ARTICLE:
· · ·

Depuis sa découverte, le réseau du gouffre Berger a été le théâtre de nombreuses opérations de sauvetage. Celles-ci sont coordonnées par le Spéléo secours Isère après activation du plan secours spéléo, disposition spécifique du dispositif ORSEC, par le préfet de l'Isère.
Depuis 2013, des actions de dépollution sont effectuées par les spéléologues après l'état des lieux fait par Mountain Wilderness. Fin 2018, le gouffre Berger est redevenu propre.
Toponymie
Toponymie des entrées du réseau
- Le « gouffre Berger » — et non pas Gouffre du berger — tient son nom de son inventeur,.
- Le « gouffre de la Fromagère » est ainsi appelée car autrefois, et depuis fort longtemps, cette glacière naturelle est utilisée par les pâtres pour y entreposer les fromages.
- Le « gouffre de la Laitière-Mutante » est ainsi nommé en rappel du nom donné antérieurement au « gouffre de la Fromagère », dont la difficulté est ainsi comparée, et en clin d'œil au spéléologue — Cédric Lachat — qui découvre l'entrée et répète sans cesse « mutant »,.
Toponymie des salles, puits et galeries du réseau
- Les « Coufinades » est le nom donné à une petite salle à −640 mètre en référence aux fistuleuses de la grotte de Coufin plus connue sous le nom de grotte de Choranche. Coufin et Coufinades, s'écrivent avec un seul " F " de " Cou - fin " entrée étroite.
- La « galerie Mélusine » est un affluent situé à −777 mètre dans le gouffre Berger qui doit son nom à la légende de la fée demeurant dans les cuves de Sassenage.
- L'« Ouragan » est le dernier puits du complexe où la cascade se pulvérise après une quarantaine de mètres dans un fracas impressionnant.
- La « cascade du Petit-Général » est un des lieux de coloration du complexe du gouffre Berger effectuée par un dissident du SGCAF — Charles Petit-Didier — surnommé ainsi en raison de son « aptitude » au commandement.
- La « salle des Treize » est une salle découverte par treize spéléologues à −500 mètres, idéale pour l'installation d'un camp souterrain et jugée d'une beauté féerique.
- Le « réseau des Tronchois » est ainsi dénommé en raison des premières explorations menées par le Spéléo groupe La Tronche.
- La « Vire tu oses » est une vire étroite et inclinée vers le vide située à −950 mètre permettant d'éviter la rivière.

· · ·

EXTRAITS DE DONNÉES:

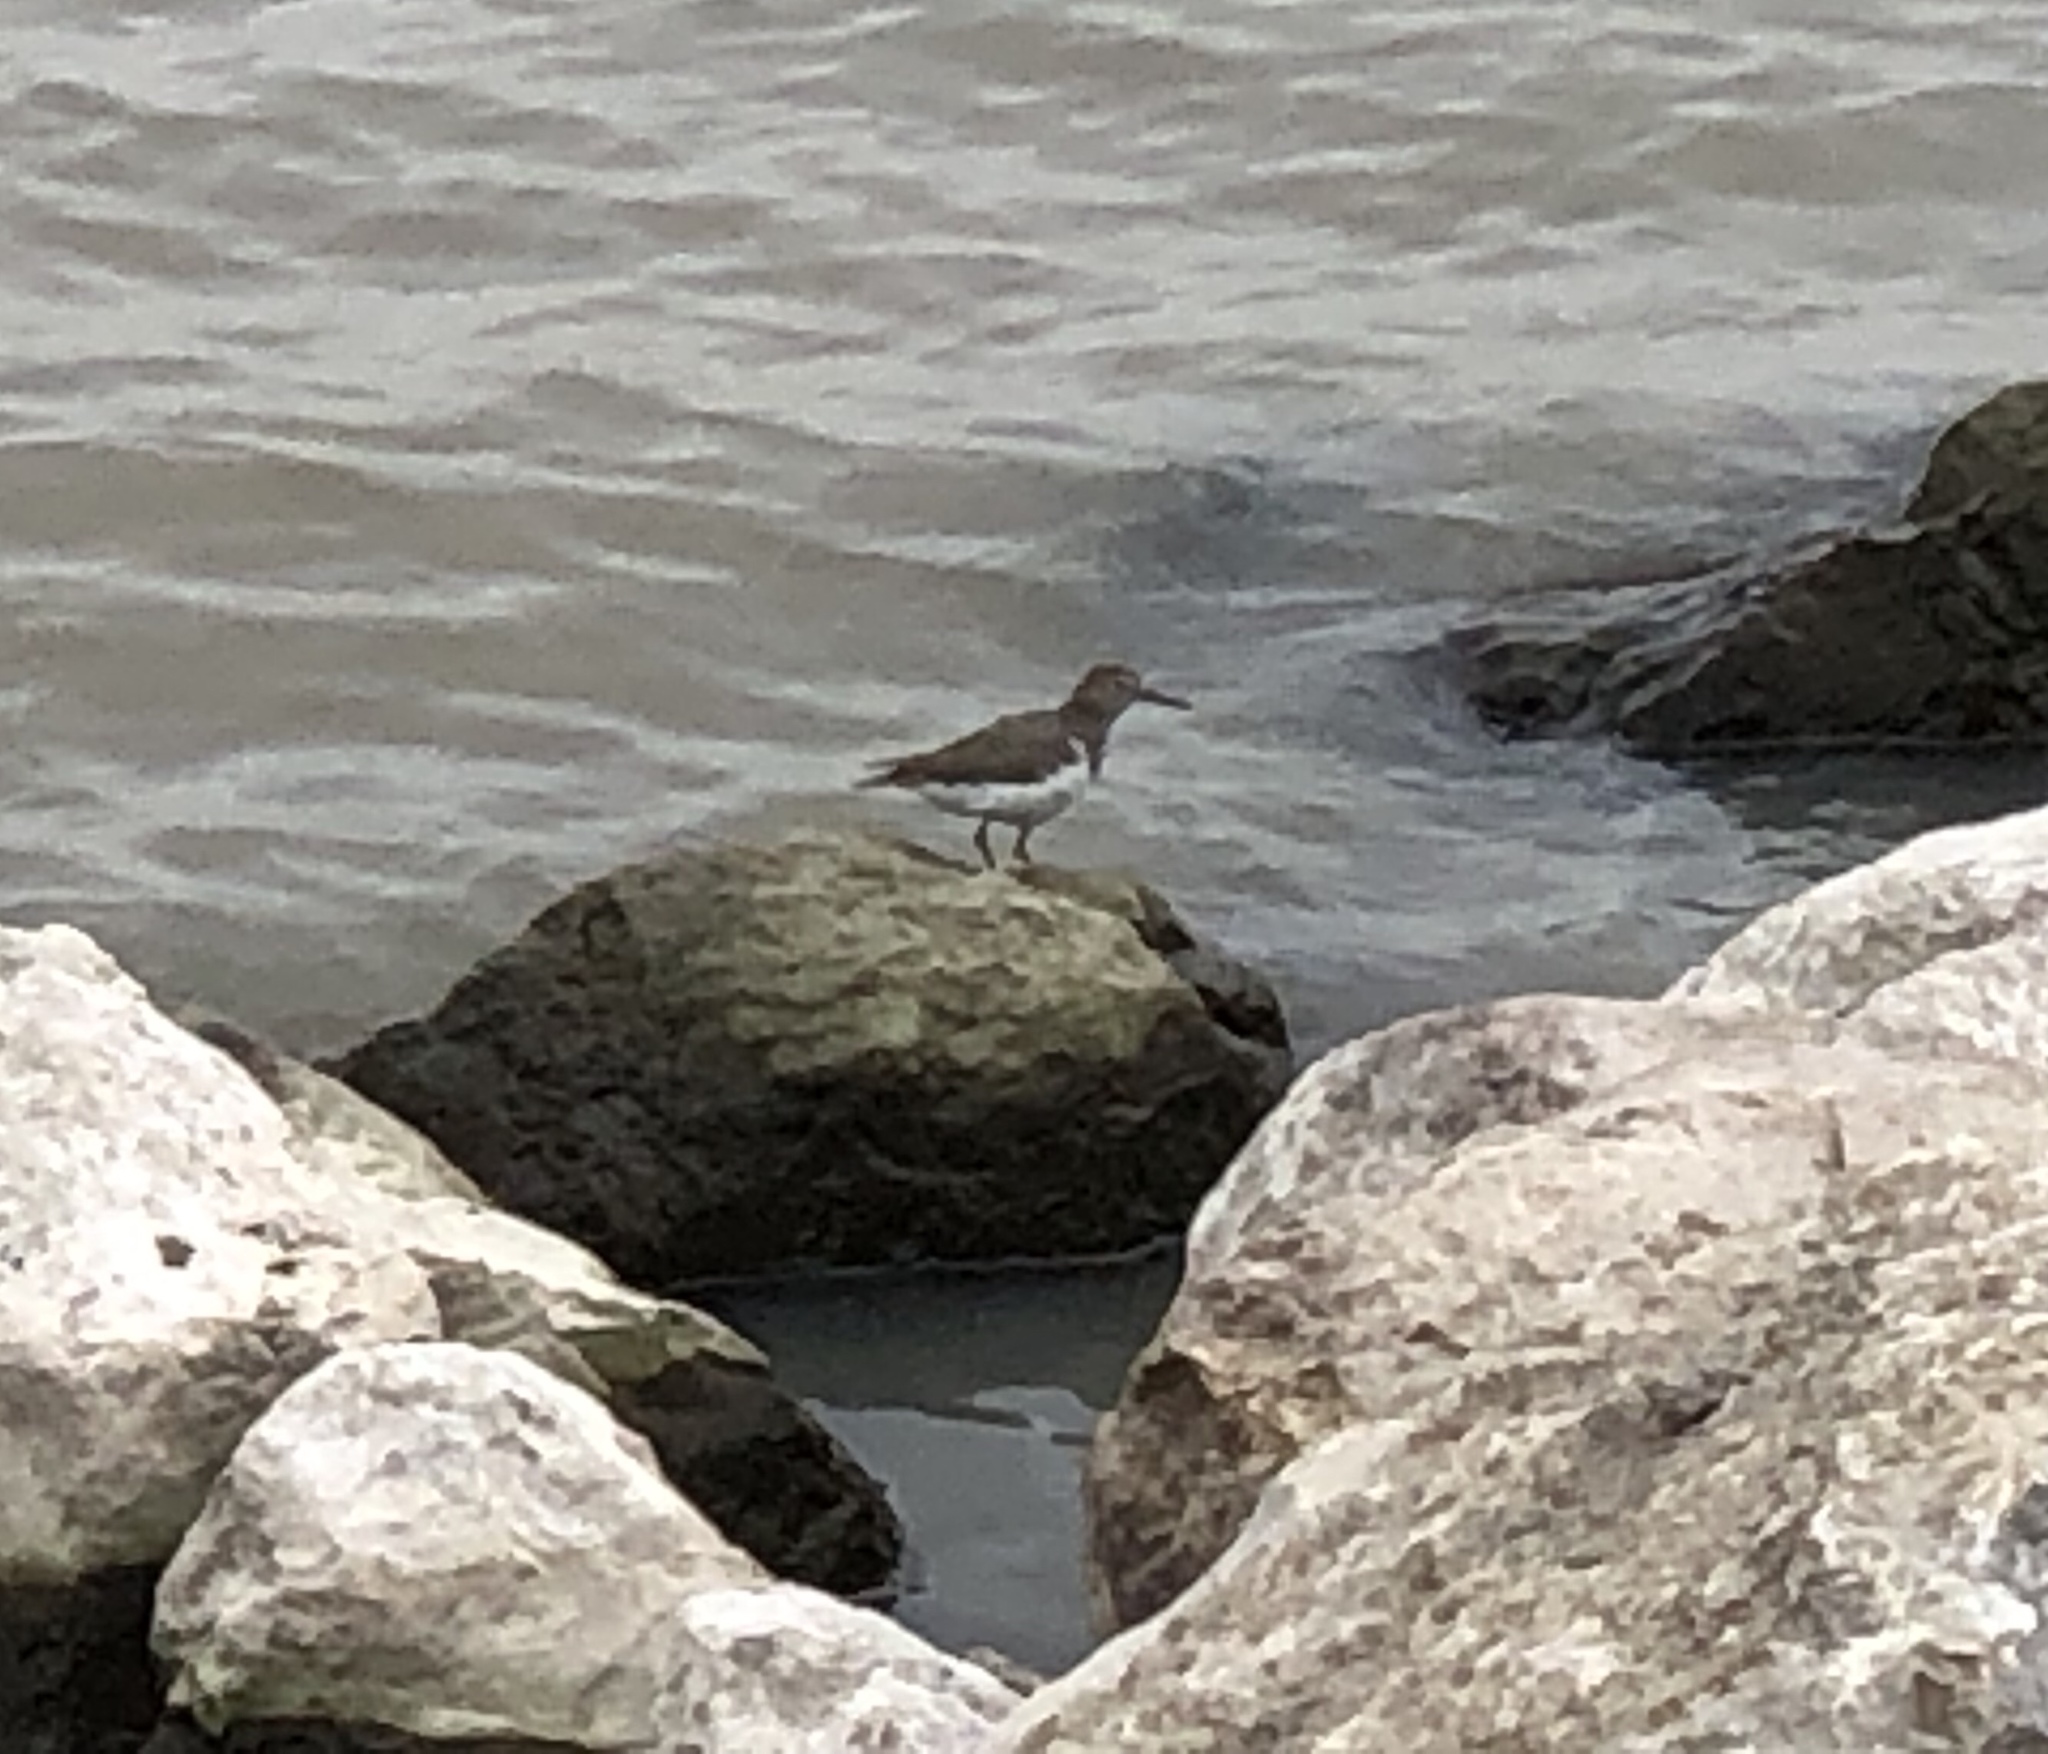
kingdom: Animalia
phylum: Chordata
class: Aves
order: Charadriiformes
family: Scolopacidae
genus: Actitis
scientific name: Actitis macularius
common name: Spotted sandpiper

· · ·

CONSIGNE: Pour chacune des affirmations suivantes, dites par oui ou non si elle concorde avec l'article sur le gouffre Berger, en citant les mots décisifs du texte. 1. La salle des Treize se trouve à −500 mètres. 2. Les pâtres entreposaient des fromages dans le gouffre de la Fromagère. 3. Les actions de dépollution ont commencé en 2018. Ces données ne servent pas pour cet exercice.

CORRIGÉ:
1. Oui : « une salle découverte par treize spéléologues à −500 mètres ».
2. Oui : « cette glacière naturelle est utilisée par les pâtres pour y entreposer les fromages ».
3. Non : « Depuis 2013, des actions de dépollution sont effectuées par les spéléologues ».